* BEGIN Passage shown *
A calculation like "the factorial of a number" may be used several times in a large program. Subroutines allow this kind of functionality to be abstracted into a unit. It's a benefit for code reuse and generally makes it easier to work with the code too. Even though PASM is just an assembly language running on a virtual processor, it has a number of features to support high-level subroutine calls. IMCC offers a smoother interface to those features.

7.4.1 Stack-Based Subroutine Calls

Unlike most high-level languages, PIR and PASM don't provide a single statement to call a subroutine, pass in the arguments, and return the result. This is a language designed to implement other languages, and every language does subroutine calls a little differently. What's needed is a set of building blocks and tools, not a prepackaged solution.

PIR has several directives and instructions relevant to subroutine calls. The most important is call, which simply branches to a subroutine label. On the side of the caller, .arg passes an argument to a subroutine, and .result retrieves a result. Within the subroutine, .param retrieves an argument passed to the subroutine, and .return returns a value to the caller:

.sub _main

    .local int counter

    counter = 5

    .arg counter       # pass an argument

    call _fact         # call the subroutine

    .local int product

    .result product    # retrieve the result

    print product

    print "\n"

    end

.end



.sub _fact

    saveall            # save caller's registers

    .param int N       # retrieve the parameter

    .local int prod

    prod = 1

REDO:

    prod = prod * N

    dec N

    if N > 0 goto REDO

    .return prod       # return the result

    restoreall         # restore caller's registers

    ret                # back to the caller

.end

This example reimplements the factorial code from the previous section as an independent subroutine. The subroutine _fact is a separate compilation unit, assembled and processed after the _main function. IMCC resolves global symbols like the _fact label between different units.

The _main compilation unit sets up a local variable named counter and passes it to the subroutine using the .arg directive. This is just the PASM save instruction—it pushes the argument onto the user stack. It then calls _fact with the call instruction. This is PASM's bsr. It branches to a subroutine label and pushes the current location onto the control stack so it can return to it later.

The .result directive saves the value returned by the subroutine in the variable named product. This is just the PASM restore instruction—it pops a return value off the user stack. The common case for return values is to use an existing local variable, so .result doesn't create a new named variable.

The first statement in the _fact subroutine is saveall. This saves all the registers off to the typed stacks, so they can be restored at the end of the subroutine. This is a callee save—the subroutine takes responsibility for preserving the environment of the caller. The advantage here is that IMCC can ignore the subroutine's register usage when it allocates registers for the _main routine—a call or bsr instruction has as much impact on register allocation as a noop.
* END Passage shown *
* BEGIN Source data *
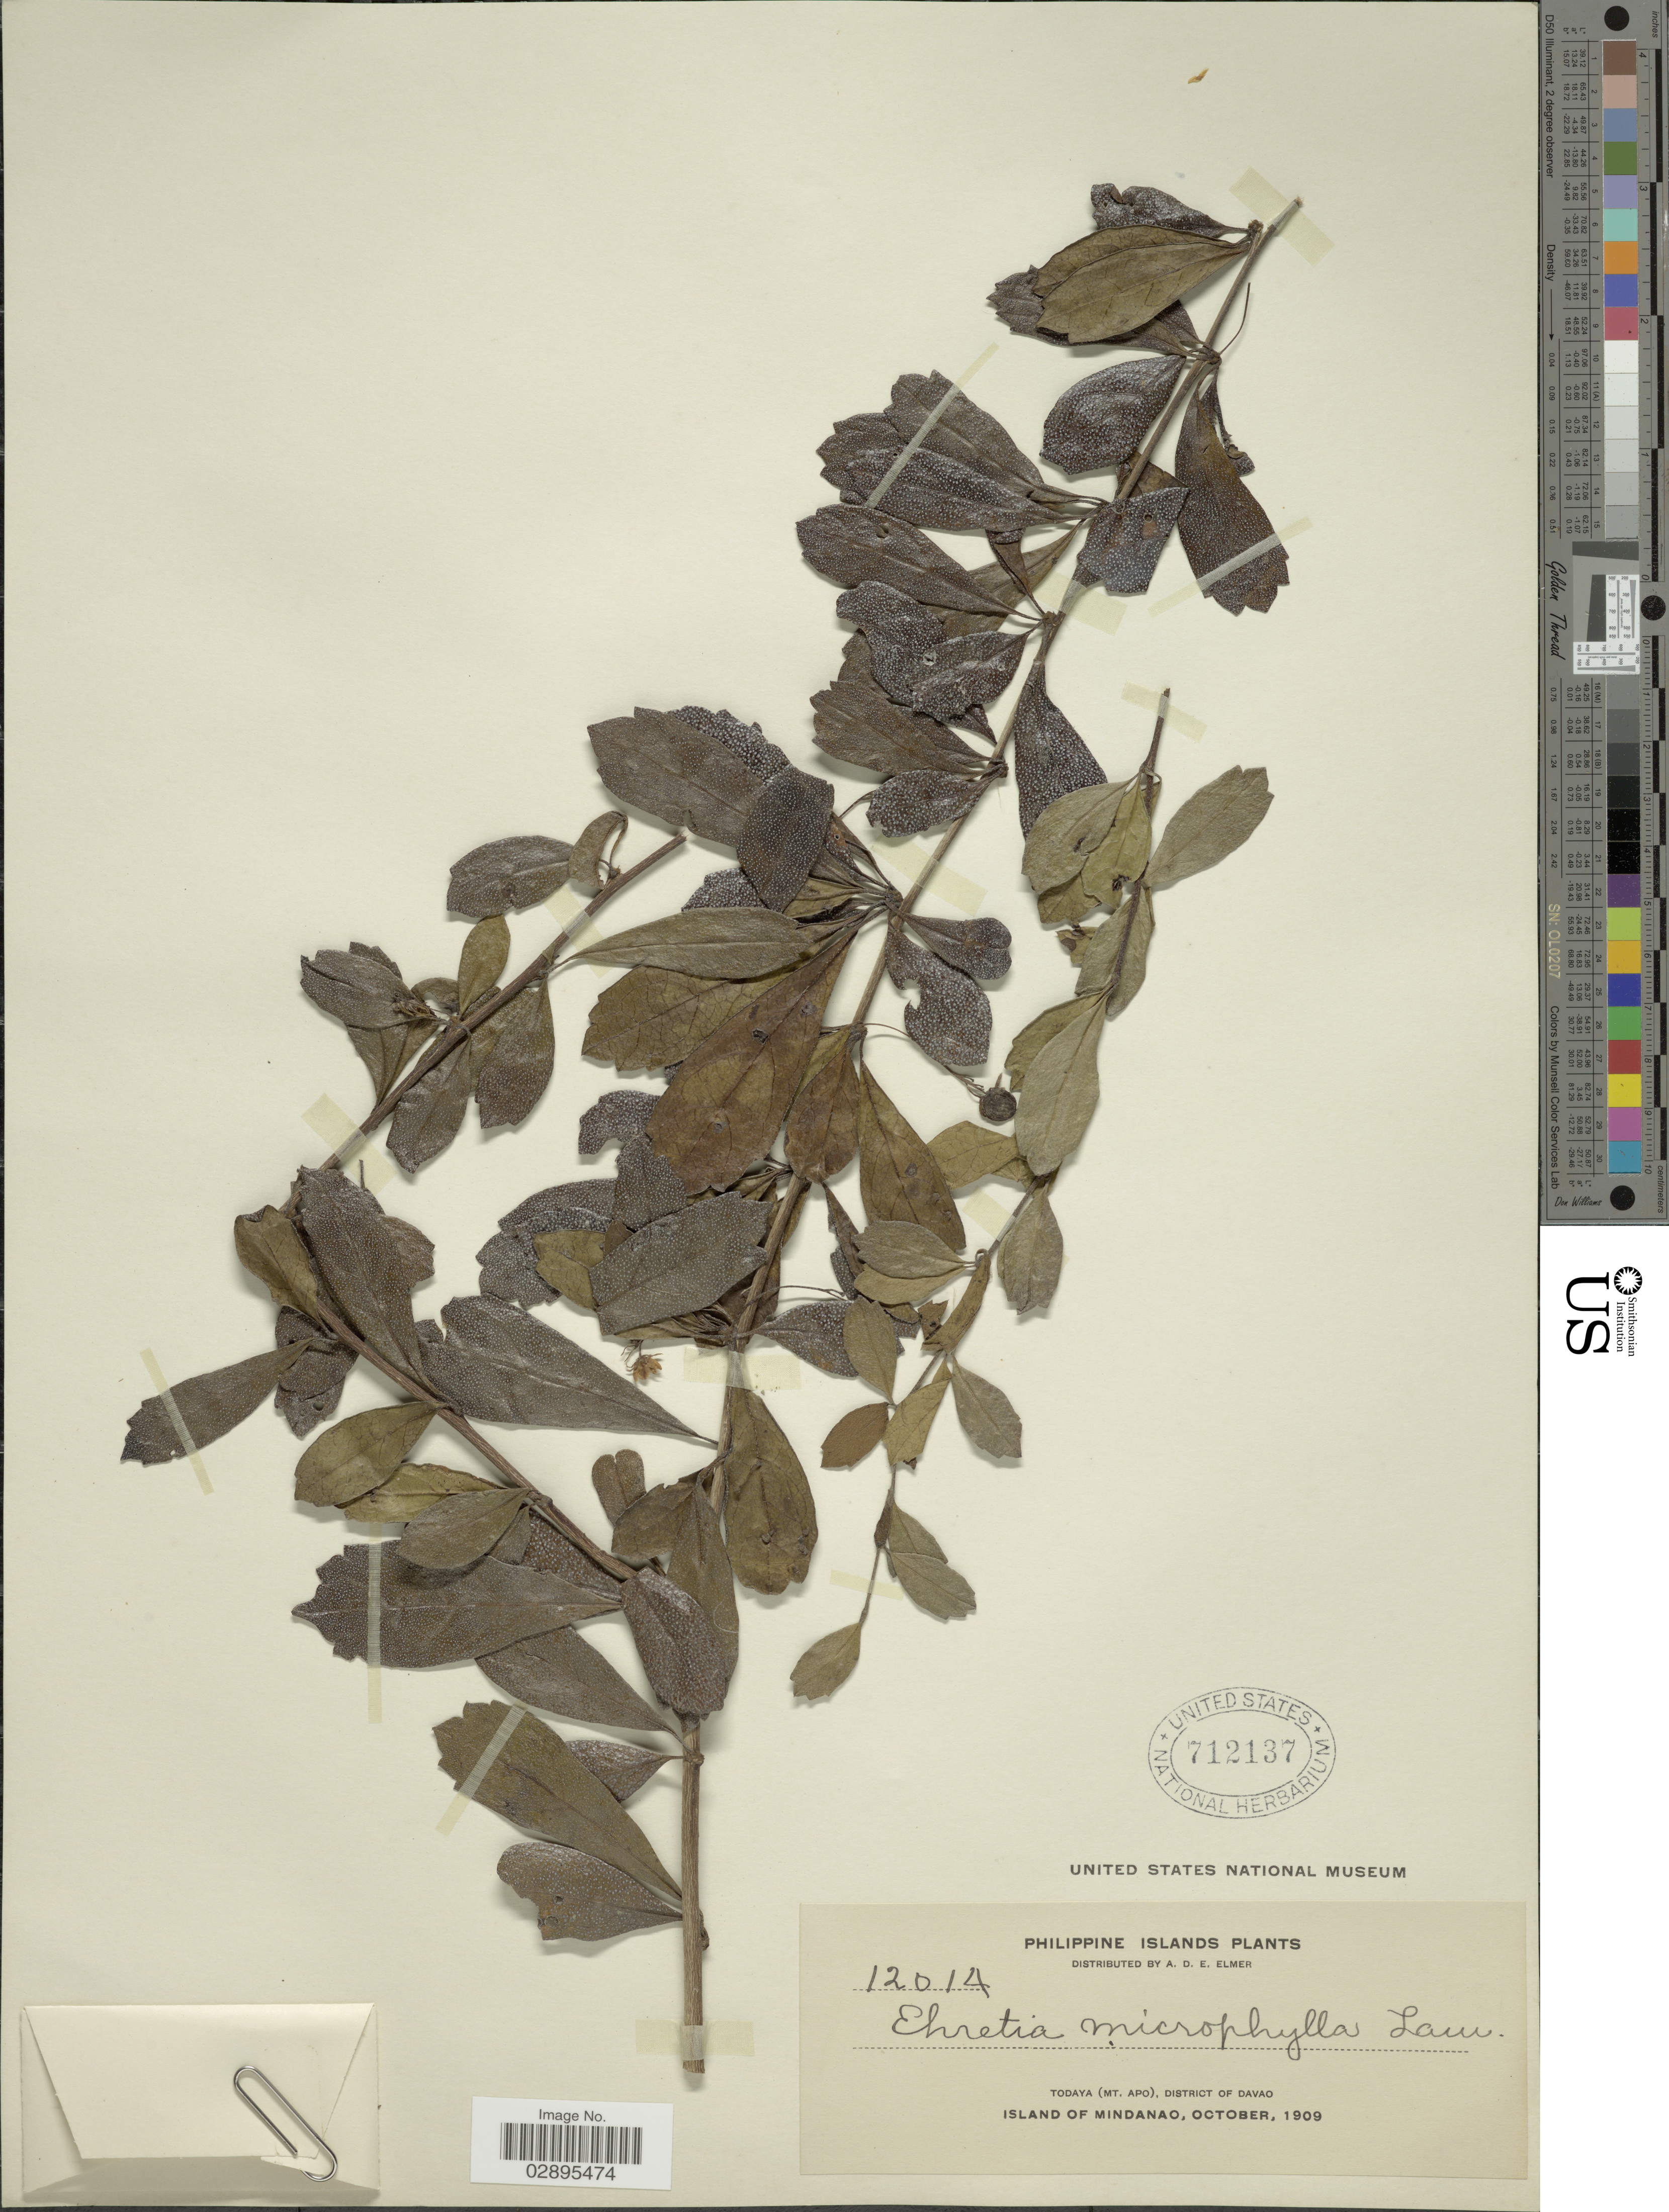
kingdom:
* END Source data *
List of tasks:
(a) In the passage on PIR subroutine calls, which PASM instruction is the .arg directive the same as?
(b) Please continue the passage on PIR subroutine calls, picking up right after its last sentence.
You won't need the lines for any of this.

Outputs in order:
(a) The PASM save instruction.

(b)
The next statement is .param, which pops a function parameter off the user stack as an integer. The .param directive also creates a new named local variable for the parameter. So the statement:

.param int N

is exactly the same as:

.local int N

restore N

which explicitly defines a local named integer variable and then calls the PASM restore to pop a value off the user stack. IMCC doesn't check the type, order, or number of the parameters to make sure they match what the the caller passes to the subroutine. You'll get no warning for a mismatch.

The next section is the same loop we had in the earlier example to calculate a factorial, but now it uses the parameter passed in to the subroutine as the counter. The .return statement at the end returns the final value of prod to the caller. This is just the PASM save instruction again—it pushes the value onto the user stack, so .result can retrieve it after the subroutine ends. restoreall restores the caller's register values, and ret pops the top item off the control stack—in this case, the location of the call to _fact—and goes back to it.

When you have more then one argument to pass to the subroutine, passing order is the reverse of retrieval order. You push the final argument onto the user stack first, because it'll be the last parameter popped off the stack on the other end. Multiple return values are also passed in reverse order for the same reason. Often the first parameter or result will be a count of values passed in, especially when the number of arguments can vary:

.arg y             # save args in reverse order

.arg x

call _foo          # (r, s) = _foo(x,y)

.result r

.result s          # restore results in order

The example above could have been written using simple labels instead of separate compilation units:

.sub _main

    $I1 = 5         # counter

    call fact       # same as bsr fact

    print $I0

    print "\n"

    $I1 = 6         # counter

    call fact

    print $I0

    print "\n"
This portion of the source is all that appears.